SPL=Structured Product Labeling. It is an XML-coded database format used by drug regulatory agencies and pharmaceutical companies around the world. Information about a prescription or nonprescription drug, approved by the regulatory agency, used to be written and printed on a piece of paper and stuffed into the cardboard box that contained the bottle. Now, however, this information is broken down into various sections/elements (drug name, pharmacological class, dosage form, strength, manufacturer, indication, side effects, contraindication, etc.) and coded in XML. Thanks to the XML structure, this information goes into a searchable database.
OK, wake up. I know this is boring stuff. It is boring to me too. I'm not a database analyst or administrator. Today I attended a class -- not my own choosing -- about how legally regulated drug information (ie, product labeling) is increasingly broken down into granular information and stored in these electronic bee hives. The databases allow people to conduct a variaty of analysis, mix and match, shake and bake. These databases can also chit and chat, and mate and mingle with other XML-based databases, such as patient information, medical records, and side effect reports. You can find a needle in a haystack, or see patterns in ocean waves.
Thus, a lecture on bioinformatics, which I had expcted to be a snoozer, turned out to be fascinating. I got a glimpse on how they think -- these people who meticulously break down things that appear to be whole into various degrees of smaller granularity. A drug is not just a drug, but can be defined by its chemical structure, its biological effect on one's body, the disease it treats, the side effects it causes, the type of patients who should take it, the type who should not, the dosage form (liquid or solid, pills or powder), other drugs with similar indications (class), and other criteria. One drug, many descriptors, many identities.

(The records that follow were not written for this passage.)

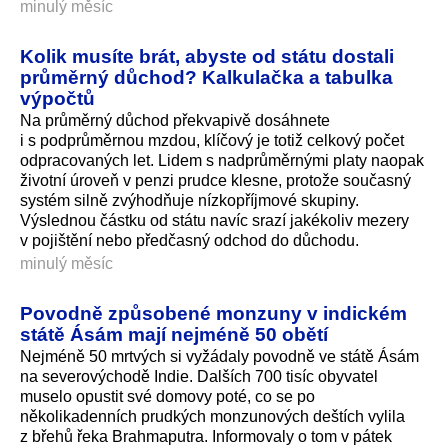
minulý měsíc
Kolik musíte brát, abyste od státu dostali
průměrný důchod? Kalkulačka a tabulka
výpočtů
Na průměrný důchod překvapivě dosáhnete
i s podprůměrnou mzdou, klíčový je totiž celkový počet
odpracovaných let. Lidem s nadprůměrnými platy naopak
životní úroveň v penzi prudce klesne, protože současný
systém silně zvýhodňuje nízkopříjmové skupiny.
Výslednou částku od státu navíc srazí jakékoliv mezery
v pojištění nebo předčasný odchod do důchodu.
minulý měsíc
Povodně způsobené monzuny v indickém
státě Ásám mají nejméně 50 obětí
Nejméně 50 mrtvých si vyžádaly povodně ve státě Ásám
na severovýchodě Indie. Dalších 700 tisíc obyvatel
muselo opustit své domovy poté, co se po
několikadenních prudkých monzunových deštích vylila
z břehů řeka Brahmaputra. Informovaly o tom v pátek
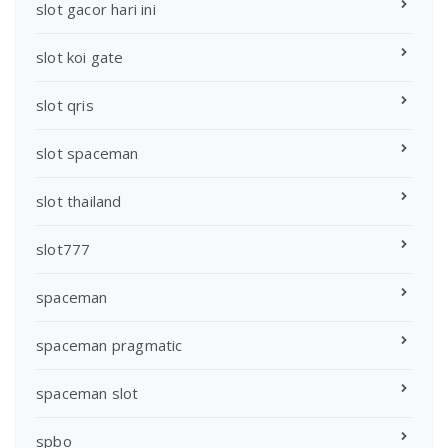
slot gacor hari ini
slot koi gate
slot qris
slot spaceman
slot thailand
slot777
spaceman
spaceman pragmatic
spaceman slot
spbo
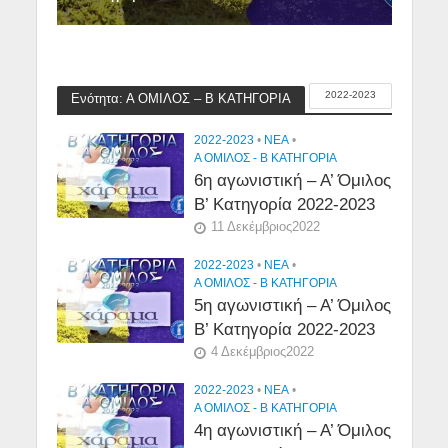
2022-2023
Ενότητα: Α ΟΜΙΛΟΣ – Β ΚΑΤΗΓΟΡΙΑ
2022-2023
•
NEA
•
Α ΟΜΙΛΟΣ - Β ΚΑΤΗΓΟΡΙΑ
6η αγωνιστική – Α’ Όμιλος
Β’ Κατηγορία 2022-2023
11 Δεκέμβριος2022
2022-2023
•
NEA
•
Α ΟΜΙΛΟΣ - Β ΚΑΤΗΓΟΡΙΑ
5η αγωνιστική – Α’ Όμιλος
Β’ Κατηγορία 2022-2023
4 Δεκέμβριος2022
2022-2023
•
NEA
•
Α ΟΜΙΛΟΣ - Β ΚΑΤΗΓΟΡΙΑ
4η αγωνιστική – Α’ Όμιλος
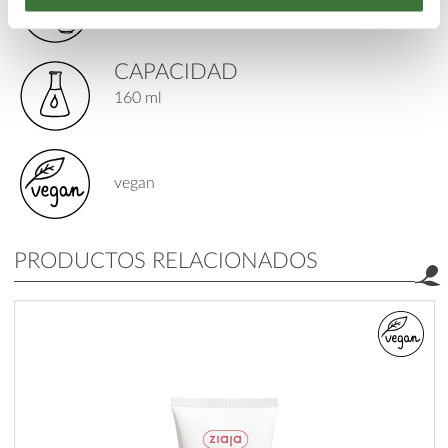
exfoliantes corporales
CAPACIDAD
160 ml
vegan
PRODUCTOS RELACIONADOS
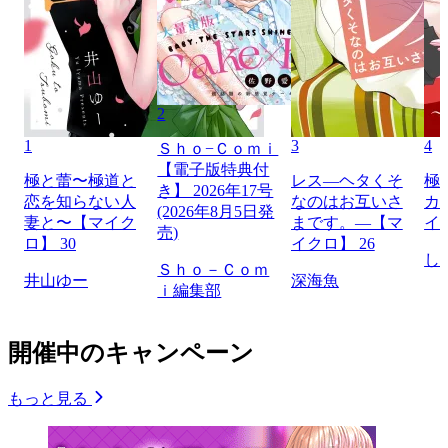
2
1
3
4
Ｓｈｏ−Ｃｏｍｉ
【電子版特典付
極と蕾〜極道と
レス―ヘタくそ
極
き】 2026年17号
恋を知らない人
なのはお互いさ
カ
(2026年8月5日発
妻と〜【マイク
まです。―【マ
イ
売)
ロ】 30
イクロ】 26
し
Ｓｈｏ－Ｃｏｍ
井山ゆー
深海魚
ｉ編集部
開催中のキャンペーン
もっと見る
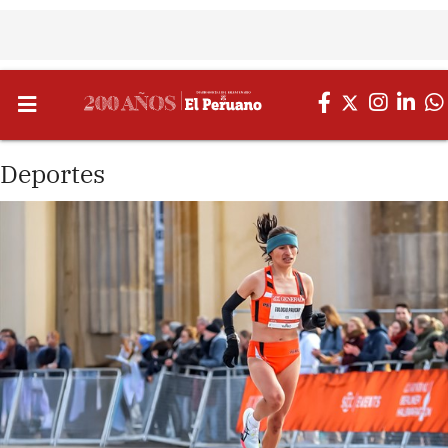
Deportes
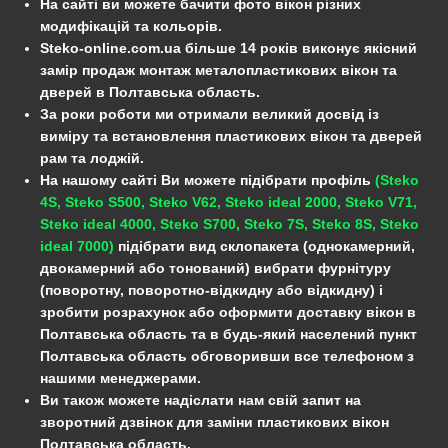
На сайті ви можете бачити фото вікон різних
модифікацій та кольорів.
Steko-online.com.ua більше 14 років виконує якісний
замір продаж монтаж металопластикових вікон та
дверей в Полтавська область.
За роки роботи ми отримали великий досвід із
виміру та встановлення пластикових вікон та дверей
рам та лоджій.
На нашому сайті Ви можете підібрати профіль
(Steko
4S, Steko S500, Steko V62, Steko ideal 2000, Steko V71,
Steko ideal 4000, Steko S700, Steko 7S, Steko 8S, Steko
ideal 7000)
підібрати вид склопакета (однокамерний,
двокамерний або тонований) вибрати фурнітуру
(поворотну, поворотно-відкидну або відкидну) і
зробити розрахунок або оформити доставку вікон в
Полтавська область та в будь-який населений пункт
Полтавська область обговоривши все телефоном з
нашими менеджерами.
Ви також можете надіслати нам свій запит на
зворотний дзвінок для заміни пластикових вікон
Полтавська область.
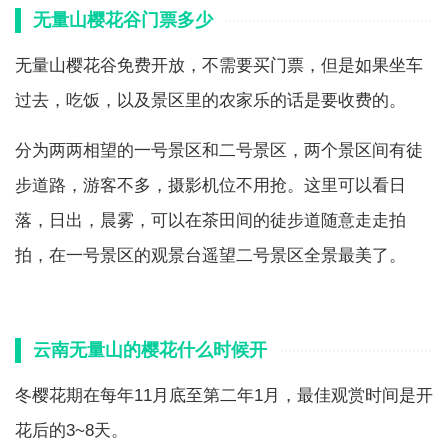
无量山樱花谷门票多少
无量山樱花谷免费开放，不需要买门票，但是如果坐车
过去，吃饭，以及景区里的农家乐的话是要收费的。
分为两两相望的一号景区和二号景区，两个景区间有徒
步道路，游客不多，摄影机位不用抢。这里可以看日
落，日出，晨雾，可以在茶田间的徒步道随意走走拍
拍，在一号景区的观景台遥望二号景区全景最美了。
云南无量山的樱花什么时候开
冬樱花期在每年11月底至第二年1月，最佳观赏时间是开
花后的3~8天。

Midway through the lecture I started to sweat a little, as I suddenly grasped the vision of these indexers, these people who dream up all these labels and granules and endless connections between seemingly unrelated concepts. It was as if I was seeing the world, for the first time, through their eyes, which are entirely different from my own. The view became warped. I felt dizzy.

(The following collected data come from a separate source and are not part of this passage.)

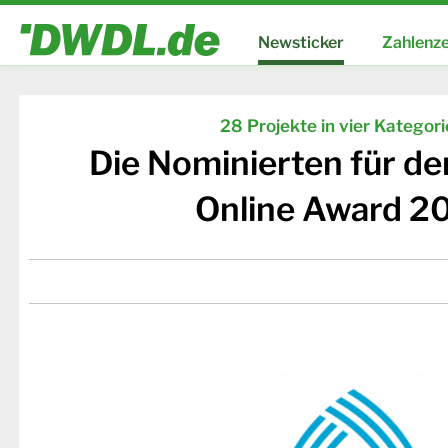
Newsticker
Zahlenze
28 Projekte in vier Kategor
Die Nominierten für d
Online Award 2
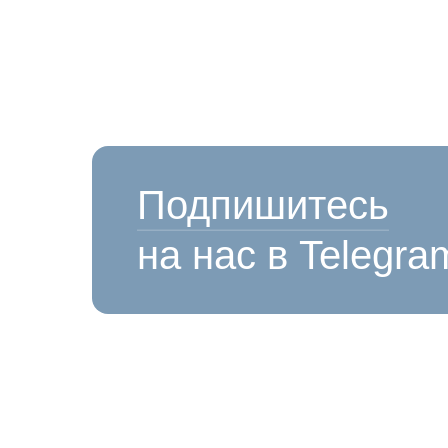
Подпишитесь
на нас в Telegra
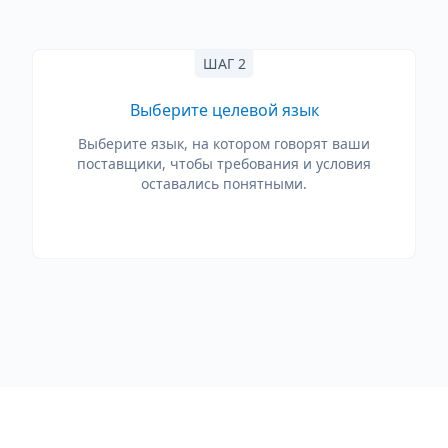
ШАГ 2
Выберите целевой язык
Выберите язык, на котором говорят ваши
поставщики, чтобы требования и условия
оставались понятными.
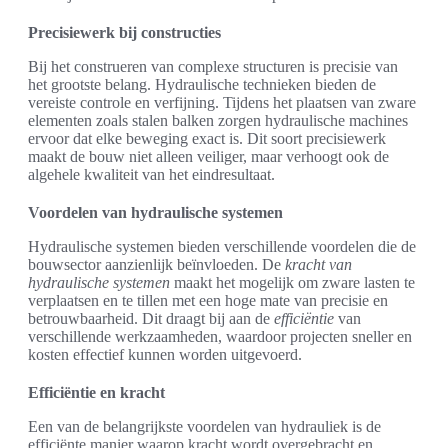
Precisiewerk bij constructies
Bij het construeren van complexe structuren is precisie van
het grootste belang. Hydraulische technieken bieden de
vereiste controle en verfijning. Tijdens het plaatsen van zware
elementen zoals stalen balken zorgen hydraulische machines
ervoor dat elke beweging exact is. Dit soort precisiewerk
maakt de bouw niet alleen veiliger, maar verhoogt ook de
algehele kwaliteit van het eindresultaat.
Voordelen van hydraulische systemen
Hydraulische systemen bieden verschillende voordelen die de
bouwsector aanzienlijk beïnvloeden. De
kracht van
hydraulische systemen
maakt het mogelijk om zware lasten te
verplaatsen en te tillen met een hoge mate van precisie en
betrouwbaarheid. Dit draagt bij aan de
efficiëntie
van
verschillende werkzaamheden, waardoor projecten sneller en
kosten effectief kunnen worden uitgevoerd.
Efficiëntie en kracht
Een van de belangrijkste voordelen van hydrauliek is de
efficiënte manier waarop kracht wordt overgebracht en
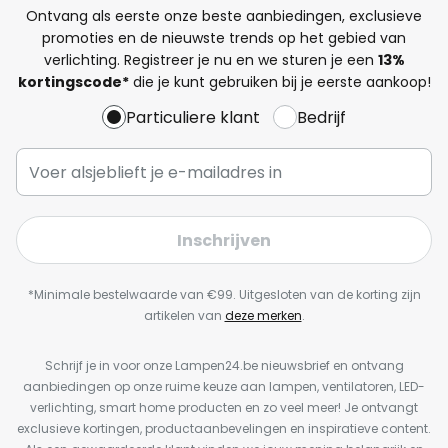
Ontvang als eerste onze beste aanbiedingen, exclusieve
promoties en de nieuwste trends op het gebied van
verlichting. Registreer je nu en we sturen je een
13%
kortingscode*
die je kunt gebruiken bij je eerste aankoop!
Particuliere klant
Bedrijf
Inschrijven
*Minimale bestelwaarde van €99. Uitgesloten van de korting zijn
artikelen van
deze merken
.
Schrijf je in voor onze Lampen24.be nieuwsbrief en ontvang
aanbiedingen op onze ruime keuze aan lampen, ventilatoren, LED-
verlichting, smart home producten en zo veel meer! Je ontvangt
exclusieve kortingen, productaanbevelingen en inspiratieve content.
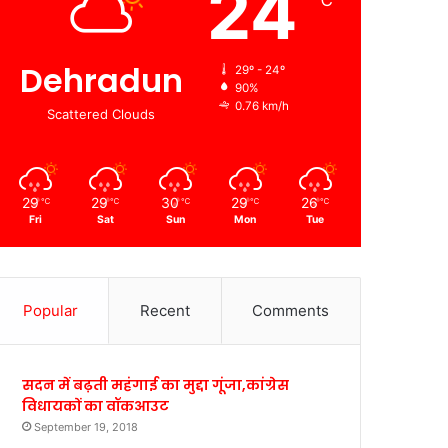
24
℃
Dehradun
29º - 24º
90%
0.76 km/h
Scattered Clouds
29
29
30
29
26
℃
℃
℃
℃
℃
Fri
Sat
Sun
Mon
Tue
Popular
Recent
Comments
सदन में बढ़ती महंगाई का मुद्दा गूंजा,कांग्रेस
विधायकों का वॉकआउट
September 19, 2018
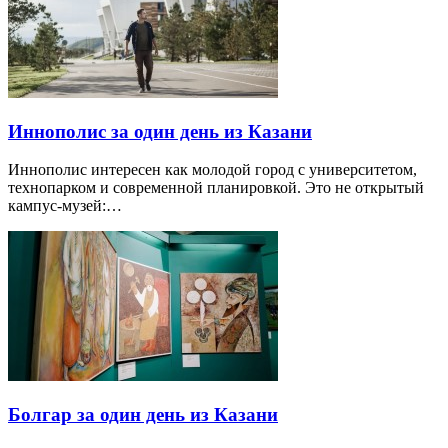
Иннополис за один день из Казани
Иннополис интересен как молодой город с университетом,
технопарком и современной планировкой. Это не открытый
кампус-музей:…
Болгар за один день из Казани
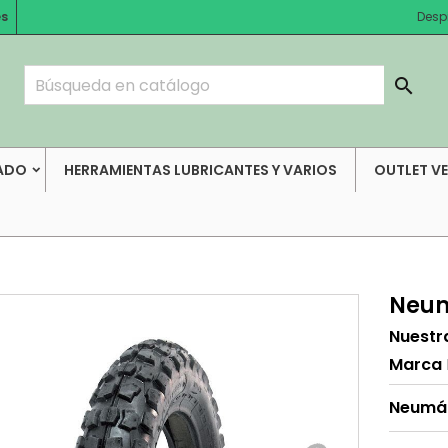
es
Desp

ADO
HERRAMIENTAS LUBRICANTES Y VARIOS
OUTLET V
Neum
Nuestr
Marca
Neumát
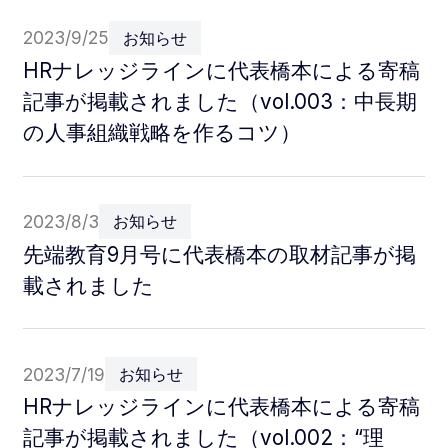
2023/9/25
お知らせ
HRナレッジラインに代表橋本による寄稿
記事が掲載されました（vol.003：中長期
の人事組織戦略を作るコツ）
2023/8/3
お知らせ
先端教育9月号に代表橋本の取材記事が掲
載されました
2023/7/19
お知らせ
HRナレッジラインに代表橋本による寄稿
記事が掲載されました（vol.002：“理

Because, because, because ... at the moment I realized that anything can be viewed through the lens of granularity and classification, including people. Each person can be identified by a variety of characteristics he or she possesses --- See? He or she, that is already one characteristic: sex. Of course, population census has already been doing this for a long time --- cataloging people by sex, race, ethnicity, age, biometics, health status, marital status, income, language, profession, etc., etc. But these are crude measures. One can keep digging, deeper and deeper. A person can be classified by his parents' characteristics (socioeconomic status, education level, smoking history, medical/mental history, parenting style, religious affiliation ...), by his own biological characteristics, dietary and lifestyle habits, location of residence, the kind of TV he watches, the amount of savings or debts he has, the characteristics of his spouse and friends, the Web site he visits, etc., etc.

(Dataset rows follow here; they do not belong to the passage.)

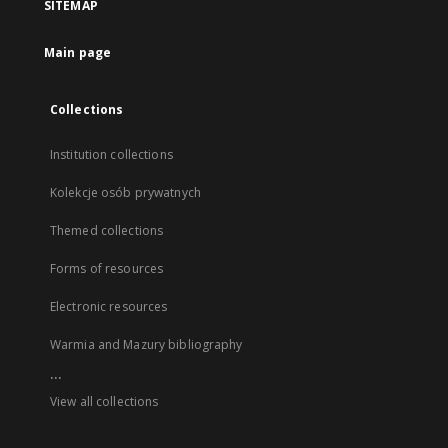
SITEMAP
Main page
Collections
Institution collections
Kolekcje osób prywatnych
Themed collections
Forms of resources
Electronic resources
Warmia and Mazury bibliography
...
View all collections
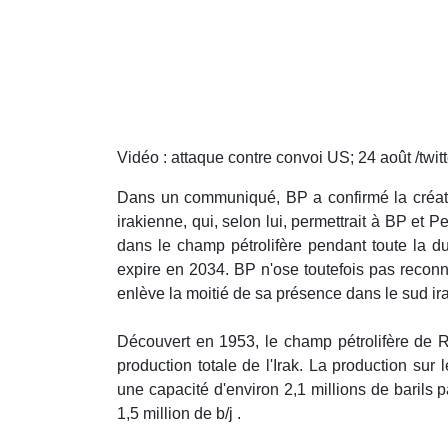
Vidéo : attaque contre convoi US; 24 août /twitt
Dans un communiqué, BP a confirmé la créati
irakienne, qui, selon lui, permettrait à BP et P
dans le champ pétrolifère pendant toute la du
expire en 2034. BP n'ose toutefois pas reconn
enlève la moitié de sa présence dans le sud ir
Découvert en 1953, le champ pétrolifère de Ru
production totale de l'Irak. La production sur 
une capacité d'environ 2,1 millions de barils pa
1,5 million de b/j .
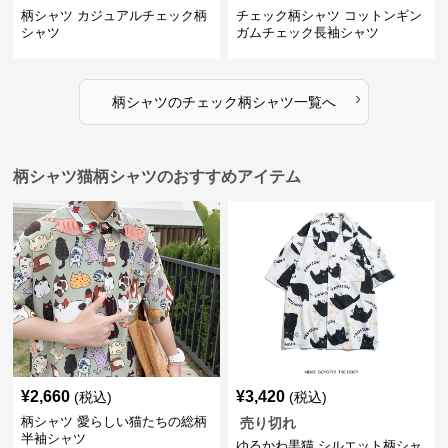
柄シャツ カジュアルチェック柄
チェック柄シャツ コットンギン
シャツ
ガムチェック長袖シャツ
›
柄シャツ
の
チェック柄シャツ
一覧へ
柄シャツ猫柄シャツのおすすめアイテム
¥
2,660
¥
3,420
(税込)
(税込)
柄シャツ 愛らしい猫たちの総柄
売り切れ
半袖シャツ
ゆるかわ黒猫 シルエット柄シャ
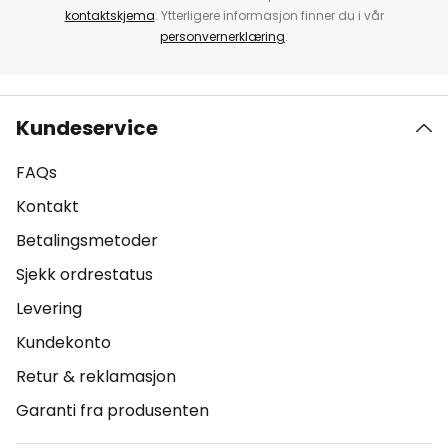
kontaktskjema
. Ytterligere informasjon finner du i vår
personvernerklæring
.
Kundeservice
FAQs
Kontakt
Betalingsmetoder
Sjekk ordrestatus
Levering
Kundekonto
Retur & reklamasjon
Garanti fra produsenten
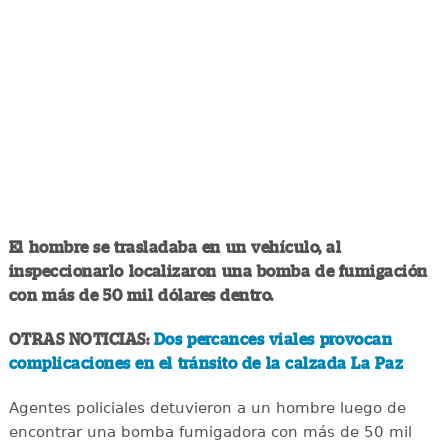
El hombre se trasladaba en un vehículo, al
inspeccionarlo localizaron una bomba de fumigación
con más de 50 mil dólares dentro.
OTRAS NOTICIAS:
Dos percances viales provocan
complicaciones en el tránsito de la calzada La Paz
Agentes policiales detuvieron a un hombre luego de
encontrar una bomba fumigadora con más de 50 mil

Then these data can be organized and analyzed. At some point, when enough breadth and depth are reached, patterns will emerge. At some point, the patterns will become so clear that they are predictive. Behaviors, decisions, preferences, whims and tendencies, and trajectories will all become knowable. Given a child's internal biological and external social categorizations, his life course can be prophesized with rising accuracy: Who he will become, what he will do for a living, whether he will marry and have children, when he will die. Given the history of a nation/people/tribe and the current condition, their behaviors can be predicted: Who they will choose to run their country, what policies they will demand, whether they will go to war, how rich or poor they will become, whether they will go bonkers. To achieve the latter may require even less data and calculation than to pin down the fate of an individual.
Like predicting climate trends and weather patterns, someone will be able to reliable predict how certain humans will react to certain conditions/stimuli. The hold-up, I think, is not only collecting and analyzing a large amount of data over time in various conditions, but also to formulate the classifications/specifications/categories correctly. In predicting behavior, what are the meaningful characteristics? Age, sex, upbringing, intelligence, personality, peer groups, socioeconomic class, location of residence, parents' history, genes? We don't know very much there. Maybe aspects we assume to be critical are negligible. Maybe the key factors are few and unexpected. Yet I don't think this difficulty is insurmountable. The advertising/marketing sector has already achieved a great amount of success.
The same type of analysis is already being conducted in weather forecasting, traffic management, Google, marketing (commercial and political), the stock market, and many other areas of life. In fact, this type of analysis is already being applied to human behaviors. It is only a matter of time before we reach a meaningful size of predictive power, for the masses and for individuals.
There will be no mystery of the heart. There will be no free will.